Schön, doch hier ist offenbar nicht geplant, alle Exemplare aus den Vorgängern zurückzubringen. Außerdem schade, dass jene Figuren, die bereits als Helfertrophäen im Spiel sind, es wohl definitiv nicht in die Kämpferauswahl schaffen werden, auch nicht mittels DLC. Tja, blöd gelaufen, Waluigi-Fans, vielleicht beim nächsten Mal! Übrigens wird es diesmal auch möglich sein, ausgewählte Helfertrophäen zu besiegen und dafür Punkte zu erhalten.
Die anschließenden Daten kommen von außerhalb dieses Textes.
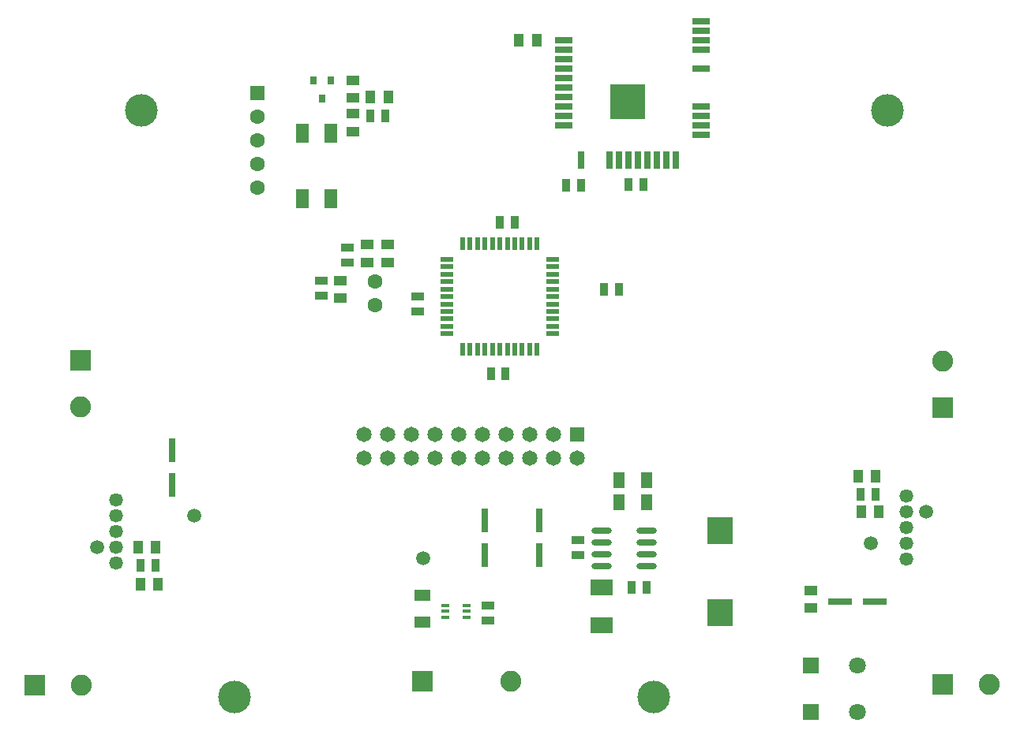
<source format=gbr>
%TF.GenerationSoftware,Altium Limited,Altium Designer,18.1.9 (240)*%
G04 Layer_Color=8388736*
%FSLAX43Y43*%
%MOMM*%
%TF.FileFunction,Soldermask,Top*%
%TF.Part,Single*%
G01*
G75*
%TA.AperFunction,SMDPad,CuDef*%
%ADD10R,0.950X1.350*%
%ADD11R,1.150X1.800*%
%ADD12R,0.800X2.500*%
%ADD13R,1.400X2.000*%
%ADD14R,0.800X0.900*%
%ADD15R,1.400X1.050*%
%ADD16R,1.050X1.400*%
%ADD17R,1.350X0.950*%
%ADD18R,1.470X0.550*%
%ADD19R,0.550X1.470*%
%ADD20R,1.900X0.800*%
%ADD21R,0.800X1.900*%
%ADD22R,3.700X3.700*%
%ADD23R,2.500X0.800*%
%ADD24R,1.800X1.150*%
G04:AMPARAMS|DCode=25|XSize=0.4mm|YSize=0.85mm|CornerRadius=0.05mm|HoleSize=0mm|Usage=FLASHONLY|Rotation=270.000|XOffset=0mm|YOffset=0mm|HoleType=Round|Shape=RoundedRectangle|*
%AMROUNDEDRECTD25*
21,1,0.400,0.750,0,0,270.0*
21,1,0.300,0.850,0,0,270.0*
1,1,0.100,-0.375,-0.150*
1,1,0.100,-0.375,0.150*
1,1,0.100,0.375,0.150*
1,1,0.100,0.375,-0.150*
%
%ADD25ROUNDEDRECTD25*%
%ADD26R,2.400X1.800*%
%ADD27R,2.790X2.920*%
%ADD28O,2.200X0.600*%
%TA.AperFunction,ComponentPad*%
%ADD37R,2.250X2.250*%
%ADD38C,2.250*%
%ADD39C,1.470*%
%ADD40R,2.250X2.250*%
%ADD41C,1.600*%
%ADD42R,1.600X1.600*%
%ADD43C,1.650*%
%ADD44R,1.650X1.650*%
%ADD45R,1.800X1.800*%
%ADD46C,1.800*%
%TA.AperFunction,ViaPad*%
%ADD48C,3.500*%
%ADD49C,1.500*%
%ADD50C,1.270*%
D10*
X66205Y50838D02*
D03*
X64605D02*
D03*
X67619Y18796D02*
D03*
X69219D02*
D03*
X39572Y69412D02*
D03*
X41172D02*
D03*
X54083Y41783D02*
D03*
X52483D02*
D03*
X67272Y62103D02*
D03*
X68872D02*
D03*
X62203Y61976D02*
D03*
X60603D02*
D03*
X16508Y21209D02*
D03*
X14908D02*
D03*
X93764Y28829D02*
D03*
X92164D02*
D03*
X55055Y58039D02*
D03*
X53455D02*
D03*
D11*
X69215Y27940D02*
D03*
X66215D02*
D03*
X69215Y30353D02*
D03*
X66215D02*
D03*
D12*
X18288Y29845D02*
D03*
Y33545D02*
D03*
X51816Y22280D02*
D03*
Y25980D02*
D03*
X57658Y22280D02*
D03*
Y25980D02*
D03*
D13*
X35306Y67578D02*
D03*
Y60578D02*
D03*
X32306Y67578D02*
D03*
Y60578D02*
D03*
D14*
X34417Y71263D02*
D03*
X33467Y73263D02*
D03*
X35367D02*
D03*
D15*
X37743Y71383D02*
D03*
Y73283D02*
D03*
X37743Y67761D02*
D03*
Y69661D02*
D03*
X41402Y53721D02*
D03*
Y55621D02*
D03*
X39243D02*
D03*
Y53721D02*
D03*
X36322Y49850D02*
D03*
Y51750D02*
D03*
X86821Y16597D02*
D03*
Y18497D02*
D03*
D16*
X41487Y71444D02*
D03*
X39587D02*
D03*
X57399Y77547D02*
D03*
X55499D02*
D03*
X16531Y23114D02*
D03*
X14631D02*
D03*
X91887Y30734D02*
D03*
X93787D02*
D03*
X92207Y26924D02*
D03*
X94107D02*
D03*
X16785Y19177D02*
D03*
X14885D02*
D03*
D17*
X44647Y50038D02*
D03*
Y48438D02*
D03*
X61849Y23914D02*
D03*
Y22314D02*
D03*
X37084Y53683D02*
D03*
Y55283D02*
D03*
X34290Y51727D02*
D03*
Y50127D02*
D03*
X52170Y16879D02*
D03*
Y15279D02*
D03*
D18*
X59125Y50038D02*
D03*
Y49238D02*
D03*
Y48438D02*
D03*
Y47638D02*
D03*
Y46838D02*
D03*
Y46038D02*
D03*
Y50838D02*
D03*
Y51638D02*
D03*
Y52438D02*
D03*
Y53238D02*
D03*
Y54038D02*
D03*
X47785Y50038D02*
D03*
Y50838D02*
D03*
Y51638D02*
D03*
Y52438D02*
D03*
Y53238D02*
D03*
Y54038D02*
D03*
Y49238D02*
D03*
Y48438D02*
D03*
Y47638D02*
D03*
Y46838D02*
D03*
Y46038D02*
D03*
D19*
X53455Y55708D02*
D03*
X54255D02*
D03*
X55055D02*
D03*
X55855D02*
D03*
X56655D02*
D03*
X57455D02*
D03*
X52655D02*
D03*
X51855D02*
D03*
X51055D02*
D03*
X50255D02*
D03*
X49455D02*
D03*
X53455Y44368D02*
D03*
X52655D02*
D03*
X51855D02*
D03*
X51055D02*
D03*
X50255D02*
D03*
X49455D02*
D03*
X54255D02*
D03*
X55055D02*
D03*
X55855D02*
D03*
X56655D02*
D03*
X57455D02*
D03*
D20*
X75033Y79585D02*
D03*
Y78569D02*
D03*
Y77553D02*
D03*
Y76537D02*
D03*
Y74505D02*
D03*
Y70441D02*
D03*
Y69425D02*
D03*
Y68409D02*
D03*
Y67393D02*
D03*
X60303Y77547D02*
D03*
Y76531D02*
D03*
Y75515D02*
D03*
Y74499D02*
D03*
Y73483D02*
D03*
Y72467D02*
D03*
Y71451D02*
D03*
Y70435D02*
D03*
Y69419D02*
D03*
Y68403D02*
D03*
D21*
X72363Y64723D02*
D03*
X71347D02*
D03*
X70331D02*
D03*
X69315D02*
D03*
X68299D02*
D03*
X67283D02*
D03*
X66267D02*
D03*
X65251D02*
D03*
X62203D02*
D03*
D22*
X67183Y70993D02*
D03*
D23*
X93671Y17272D02*
D03*
X89971D02*
D03*
D24*
X45185Y15086D02*
D03*
Y17986D02*
D03*
D25*
X49866Y15579D02*
D03*
Y16229D02*
D03*
Y16879D02*
D03*
X47616D02*
D03*
Y16229D02*
D03*
Y15579D02*
D03*
D26*
X64402Y14746D02*
D03*
Y18796D02*
D03*
D27*
X77089Y16062D02*
D03*
Y24892D02*
D03*
D28*
X69202Y21082D02*
D03*
Y22352D02*
D03*
Y23622D02*
D03*
Y24892D02*
D03*
X64402Y21082D02*
D03*
Y22352D02*
D03*
Y23622D02*
D03*
Y24892D02*
D03*
D37*
X3596Y8270D02*
D03*
X100918Y8382D02*
D03*
X45151Y8762D02*
D03*
D38*
X8596Y8270D02*
D03*
X8509Y38227D02*
D03*
X100918Y43100D02*
D03*
X105918Y8382D02*
D03*
X54671Y8762D02*
D03*
D39*
X12279Y21414D02*
D03*
Y23114D02*
D03*
Y24824D02*
D03*
Y26524D02*
D03*
Y28224D02*
D03*
X97028Y21814D02*
D03*
Y23514D02*
D03*
Y25214D02*
D03*
Y26924D02*
D03*
Y28624D02*
D03*
D40*
X8509Y43227D02*
D03*
X100918Y38100D02*
D03*
D41*
X27432Y61722D02*
D03*
Y64262D02*
D03*
Y69342D02*
D03*
Y66802D02*
D03*
X40075Y51662D02*
D03*
Y49122D02*
D03*
D42*
X27432Y71882D02*
D03*
D43*
X38862Y32654D02*
D03*
X41402D02*
D03*
X38862Y35194D02*
D03*
X41402D02*
D03*
X46482Y32654D02*
D03*
Y35194D02*
D03*
X54102Y32654D02*
D03*
Y35194D02*
D03*
X56642Y32654D02*
D03*
Y35194D02*
D03*
X61722Y32654D02*
D03*
X59182Y35194D02*
D03*
Y32654D02*
D03*
X51562Y35194D02*
D03*
Y32654D02*
D03*
X49022Y35194D02*
D03*
Y32654D02*
D03*
X43942Y35194D02*
D03*
Y32654D02*
D03*
D44*
X61722Y35194D02*
D03*
D45*
X86821Y10421D02*
D03*
Y5421D02*
D03*
D46*
X91821Y10421D02*
D03*
Y5421D02*
D03*
D48*
X70000Y7000D02*
D03*
X25000D02*
D03*
X15000Y70000D02*
D03*
X95000D02*
D03*
D49*
X93237Y23514D02*
D03*
X45212Y21971D02*
D03*
X20682Y26524D02*
D03*
X99187Y26924D02*
D03*
X10287Y23114D02*
D03*
D50*
X66018Y69803D02*
D03*
X68299D02*
D03*
X68304Y72089D02*
D03*
X66018D02*
D03*
X67183Y70993D02*
D03*
%TF.MD5,2c55b6372c928f3d49122b0bf424568e*%
M02*

</source>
Ganz ohne Detailinfos entließ uns Nintendo dann doch nicht aus der E3-Präsentation, die sind aber rein spielerischer Natur. So wird es möglich sein beziehungsweise ist es in der Demo auch schon, einen kleinen Sprung auszuführen, wenn wir gleichzeitig Sprung und Attacke drücken, um auf diese Weise geschickt Angriffen auszuweichen. Außerdem kehrt die Fähigkeit zurück, in verschiedene Richtungen auszuweichen, was etwa dann von Nutzen ist, wenn man fast von einer Stage fällt und sich mit einem letzten Manöver retten will. Auch "Perfect Shields" sind wieder da, eine Möglichkeit, einen Angriff durch rechtzeitiges Loslassen des Schildknopfes perfekt zu kontern - mit dem Risiko verbunden, den richtigen Moment zu verpassen und getroffen zu werden. Zudem hat Ultimate offenbar vor, die Serie endgültig im E-Sport Fuß fassen zu lassen. In 1:1-Matches etwa teilen wir deutlich mehr Schaden aus als mit mehreren Kämpfern auf dem Feld.

Bildergalerie

Wie spielt es sich?

Beim Anspielen aber waren wir mit mehreren Recken auf einmal unterwegs - und fühlten uns nach kurzer Eingewöhnung sofort wieder zu Hause. Wir hüpfen und rennen über die 2D-Stages, teilen mit A und B plus Analogstick in die entsprechende Richtung verschiedene Attacken aus, schnappen uns Feinde und pfeffern sie durch die Gegend, werfen und ballern mit Items wie dem Super Scope oder Bob-Ombs um uns und mehr. Das Gefühl, wenn man einen Opponenten mit Karacho von der Plattform sausen lässt, ist wieder einmal super! Gefühlt wirken die Figuren eine Spur schwerer, erdgebundener als zuvor. Ob das wirklich so ist oder nur Einbildung, wird aber erst der direkte Vergleich zeigen.

Wir wissen so wenig

Insgesamt betrachtet ist es aber beeindruckend, wie viel Nintendo zu dem Spiel gezeigt beziehungsweise verraten hat, ohne wirklich etwas zu zeigen oder zu verraten. Eines ist aber klar: Super Smash Bros. macht auch auf der Switch wieder einmal unfassbar viel Laune. Ob Ultimate das Potenzial hat, der beste Ableger der Reihe zu werden, ist hingegen noch nicht absehbar. Natürlich, all die Kämpfer sind eine super Sache. Darüber entscheidet aber das Gesamtpaket und über das wissen wir eben noch zu wenig. Wir können es auf jeden Fall kaum erwarten, bis wir im Dezember endlich die Fäuste schwingen lassen können - und ganz egal, ob bestes Super Smash Bros aller Zeiten oder nicht; dass auf Switch-Besitzer ein ganz besonderer Titel zukommt, ist ohnehin schon klar.